Bowen então pegou um navio para cruzar o Atlântico. E se o navio fosse atingido por um submarino alemão? Os nazistas não podiam tomar posse dos mecanismos. Dois buracos foram feitos no baú para garantir que ele afundasse em caso de naufrágio. Mas o navio não foi atacado.
O magnetron deixou os americanos estarrecidos. A pesquisa deles estava anos atrasada.
O presidente americano, Franklin Roosevelt, aprovou financiamento para um novo laboratório no MIT, o renomado Instituto de Tecnologia de Massachusetts; um raro caso entre os esforços americanos de guerra de uma pesquisa com fins militares administrada por um entidade civil.
Lento começo
O Laboratório de Radiação do MIT, conhecido como Rad Lab, foi um sucesso em todos os critérios. Dele vieram dez pesquisadores agraciados com o Prêmio Nobel. O radar que desenvolveu ajudou a vencer a guerra ao detectar aviões e submarinos.
Mas a urgência dos tempos da guerra pode rapidamente ser esquecida em tempos de paz.
Parece óbvio que a aviação civil também precisaria de radares, considerando o quanto estava se expandindo.
Em 1945, no final da guerra, linhas domésticas nos EUA levaram 7 milhões de passageiros. Em 1955, o número tinha chegado a 38 milhões.
E quanto mais cheio estivesse o céu, mais útil seria o radar.
Mas sua instalação para prevenir colisões foi lenta e irregular. Alguns aeroportos instalaram, outros não.
Na maior parte do espaço aéreo, aviões não eram rastreados. Pilotos apresentavam seus planos de voo com antecedência, o que teoricamente garantiria que dois aviões não estivessem no mesmo lugar ao mesmo tempo.
Na prática, no entanto, evitar colisões era uma questão de ver e ser visto.
Colisão desastrosa
Em 30 de junho de 1956, dois voos de passageiros partiram do aeroporto de Los Angeles com três minutos de diferença. Um ia para Kansas City, o outro para Chicago. Seus planos de vôo se cruzavam acima do Grand Canyon, mas a diferentes alturas.
Quando nuvens pesadas tomaram conta do céu, o piloto de um dos aviões pediu autorização por rádio para voar acima da tempestade. O controlador liberou.
Ninguém sabe ao certo o que aconteceu então: aviões não tinham caixas-pretas e não houve sobreviventes. Pouco antes das 10h31, o controlador de tráfego ouviu uma truncada transmissão dizendo: "Pra cima! Estamos indo em..."
Pelos destroços que sobraram, espalhados por quilômetros através do cânion, os aviões parecem ter se aproximado um do outro a um ângulo de 25 graus, possivelmente através das nuvens.

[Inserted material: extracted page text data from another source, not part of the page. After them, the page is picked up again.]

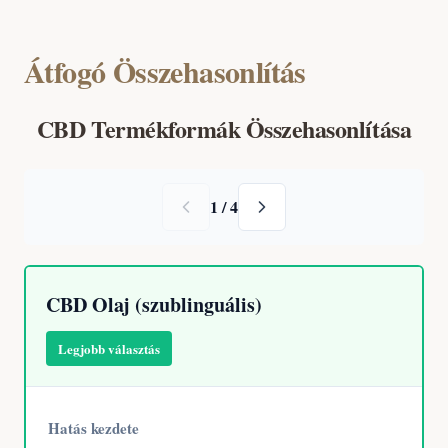
Átfogó Összehasonlítás
CBD Termékformák Összehasonlítása
1 / 4
CBD Olaj (szublinguális)
Legjobb választás
Hatás kezdete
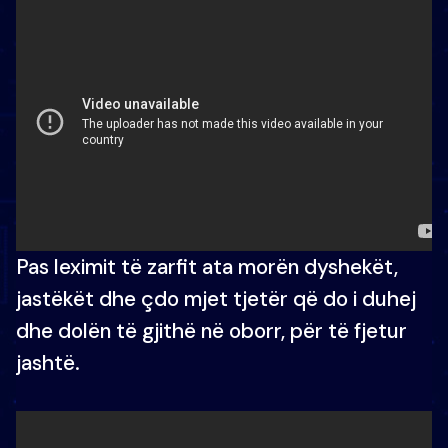
Pas leximit të zarfit ata morën dyshekët,
jastëkët dhe çdo mjet tjetër që do i duhej
dhe dolën të gjithë në oborr, për të fjetur
jashtë.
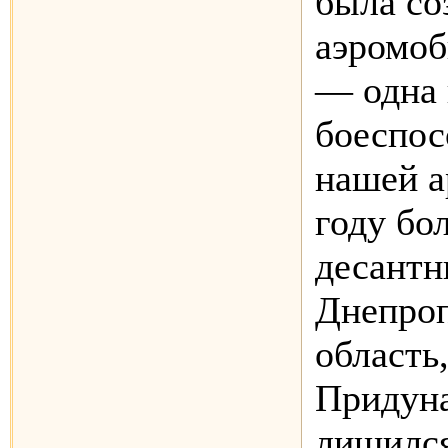
была со
аэромоб
— одна 
боеспос
нашей а
году бо
десантн
Днепро
область
Придуна
лишился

Investigadores especularam que ambos os pilotos estavam distraídos tentando encontrar vãos entre as nuvens para que os passageiros pudessem ver a paisagem.
Problema atual
A questão de céus muito cheios está voltando à tona com o advento de drones e veículos aéreos não pilotados. Eles já estão sendo usados para várias tarefas: de colher imagens para filmes a pulverizar colheitas.

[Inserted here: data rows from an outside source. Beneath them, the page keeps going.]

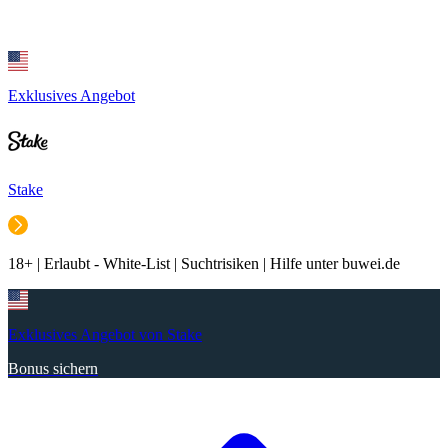
Exklusives Angebot
Stake
18+ | Erlaubt - White-List | Suchtrisiken | Hilfe unter buwei.de
Exklusives Angebot von Stake
Bonus sichern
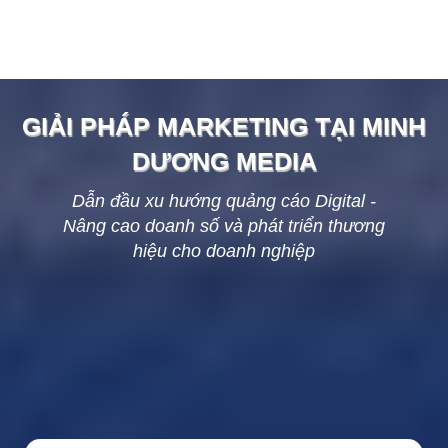
GIẢI PHÁP MARKETING TẠI
MINH
DƯƠNG
MEDIA
Dẫn đầu xu hướng quảng cáo Digital -
Nâng cao doanh số và phát triển thương
hiệu cho doanh nghiệp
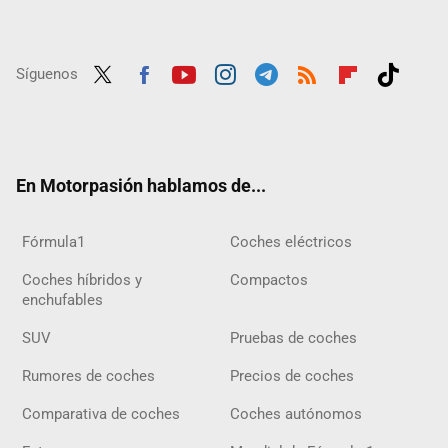
Síguenos
Twit
Fac
Yout
Inst
Tele
RSS
Flip
Tikt
ter
ebo
ube
agra
gra
boar
ok
ok
m
m
d
En Motorpasión hablamos de...
Fórmula1
Coches eléctricos
Coches híbridos y
Compactos
enchufables
SUV
Pruebas de coches
Rumores de coches
Precios de coches
Comparativa de coches
Coches autónomos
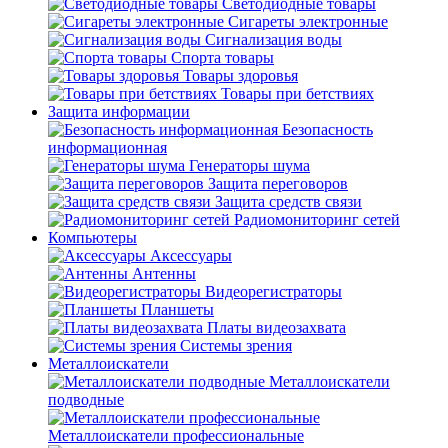
Светодиодные товары
Сигареты электронные
Сигнализация воды
Спорта товары
Товары здоровья
Товары при бетствиях
Защита информации
Безопасность
информационная
Генераторы шума
Защита переговоров
Защита средств связи
Радиомониторинг сетей
Компьютеры
Аксессуары
Антенны
Видеорегистраторы
Планшеты
Платы видеозахвата
Системы зрения
Металлоискатели
Металлоискатели
подводные
Металлоискатели профессиональные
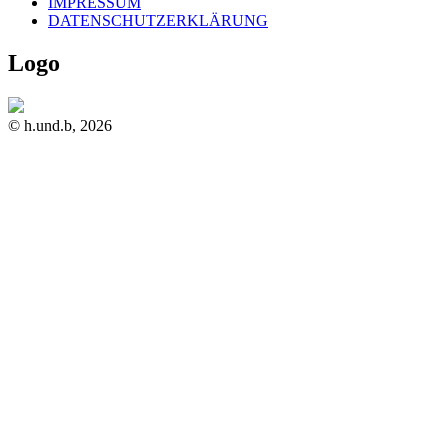
IMPRESSUM
DATENSCHUTZERKLÄRUNG
Logo
© h.und.b, 2026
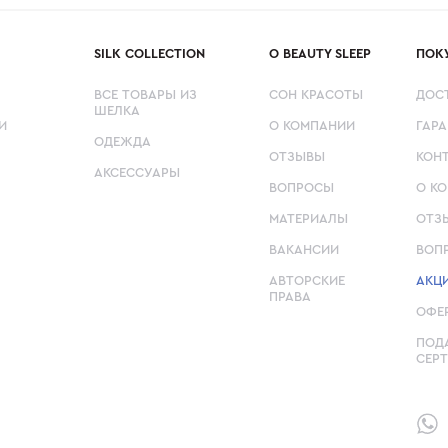
SILK COLLECTION
О BEAUTY SLEEP
ПОК
ВСЕ ТОВАРЫ ИЗ
СОН КРАСОТЫ
ДОС
ШЕЛКА
И
О КОМПАНИИ
ГАРА
ОДЕЖДА
ОТЗЫВЫ
КОН
АКСЕССУАРЫ
ВОПРОСЫ
О К
МАТЕРИАЛЫ
ОТЗ
ВАКАНСИИ
ВОП
АВТОРСКИЕ
АКЦ
ПРАВА
ОФЕ
ПОД
СЕР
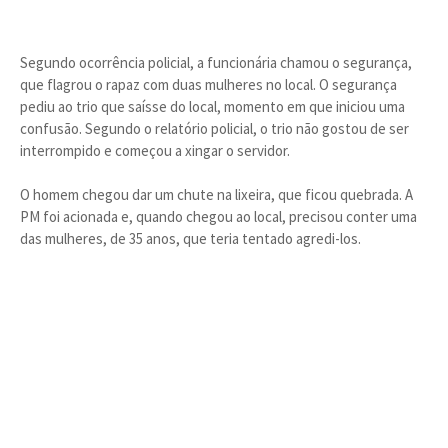
Segundo ocorrência policial, a funcionária chamou o segurança,
que flagrou o rapaz com duas mulheres no local. O segurança
pediu ao trio que saísse do local, momento em que iniciou uma
confusão. Segundo o relatório policial, o trio não gostou de ser
interrompido e começou a xingar o servidor.
O homem chegou dar um chute na lixeira, que ficou quebrada. A
PM foi acionada e, quando chegou ao local, precisou conter uma
das mulheres, de 35 anos, que teria tentado agredi-los.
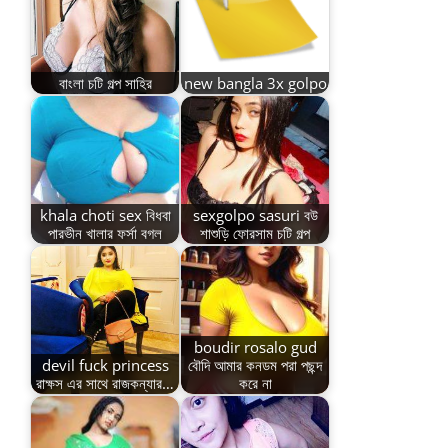
বাংলা চটি গল্প সাহির
new bangla 3x golpo
khala choti sex বিধবা
sexgolpo sasuri বউ
পারভীন খালার ফর্সা বগল
শাশুড়ি ফোরসাম চটি গল্প
boudir rosalo gud
devil fuck princess
বৌদি আমার কনডম পরা পছন্দ
রাক্ষস এর সাথে রাজকন্যার…
করে না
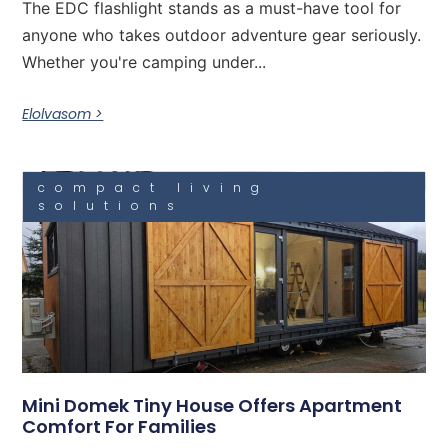
The EDC flashlight stands as a must-have tool for
anyone who takes outdoor adventure gear seriously.
Whether you're camping under...
Elolvasom >
compact living
solutions
Mini Domek Tiny House Offers Apartment
Comfort For Families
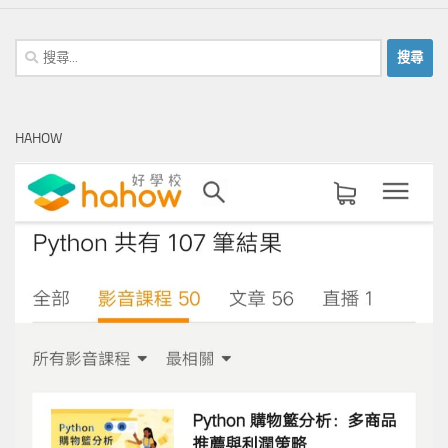
搜
尋
關
鍵
HAHOW
字:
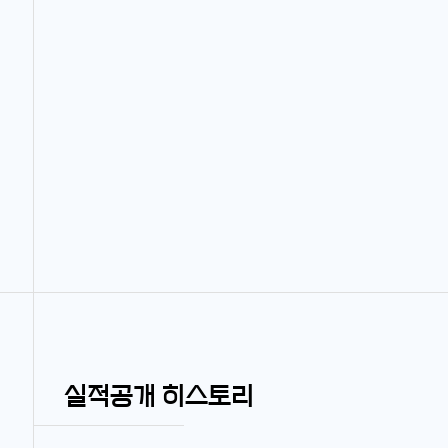
실적공개 히스토리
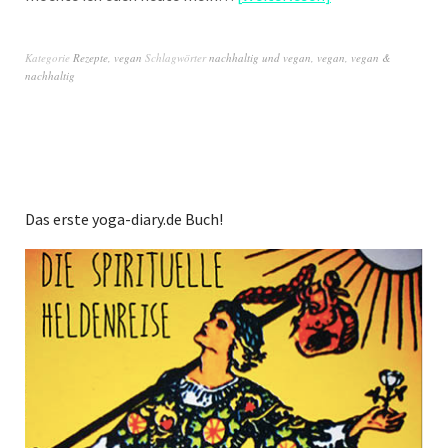
Kategorie
Rezepte
,
vegan
Schlagwörter
nachhaltig und vegan
,
vegan
,
vegan &
nachhaltig
Das erste yoga-diary.de Buch!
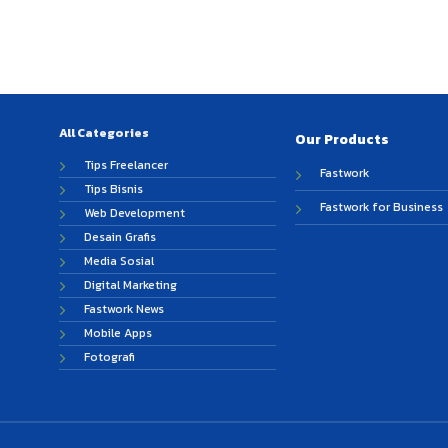
All Categories
Our Products
Tips Freelancer
Fastwork
Tips Bisnis
Fastwork for Business
Web Development
Desain Grafis
Media Sosial
Digital Marketing
Fastwork News
Mobile Apps
Fotografi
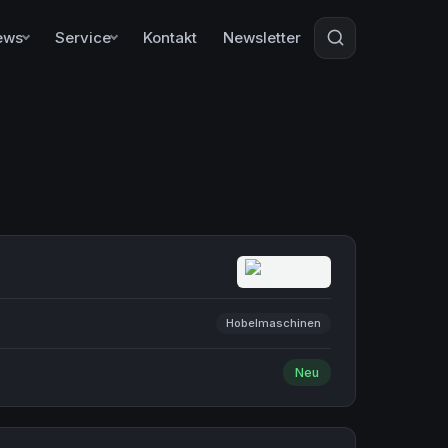
ews
Service
Kontakt
Newsletter
Hobelmaschinen
Neu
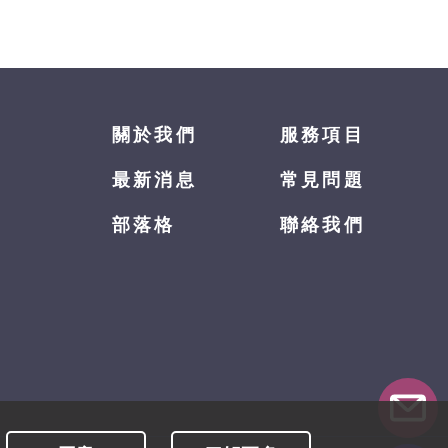
關於我們
服務項目
最新消息
常見問題
部落格
聯絡我們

E empresas como a Amazon esperam que logo os céus estejam cheios de entregas feitas com os drones.
Autoridades responsáveis pela aviação civil estão lidando com a questão e decidindo o que aprovar. Drones têm uma tecnologia de detectar e evitar outras aeronaves. Mas será boa o suficiente?
O trágico acidente ocorreu sobre o Grand Canyon certamente fez muita gente concordar que, se havia tecnologia disponível para evitar desastres desse tipo, por que não usá-la?
Em dois anos, foi criado o que hoje se conhece como Administração Federal de Aviação dos EUA.
Os céus do país hoje estão bem mais agitados - cerca de 20 vezes a mais.
Os aeroportos hoje têm decolagens e pousos a uma média de dois por minuto. Colisões são extremamente raras, não importa o quão nublado esteja o tempo. Isso graças a muitos fatores – mas principalmente graças ao radar.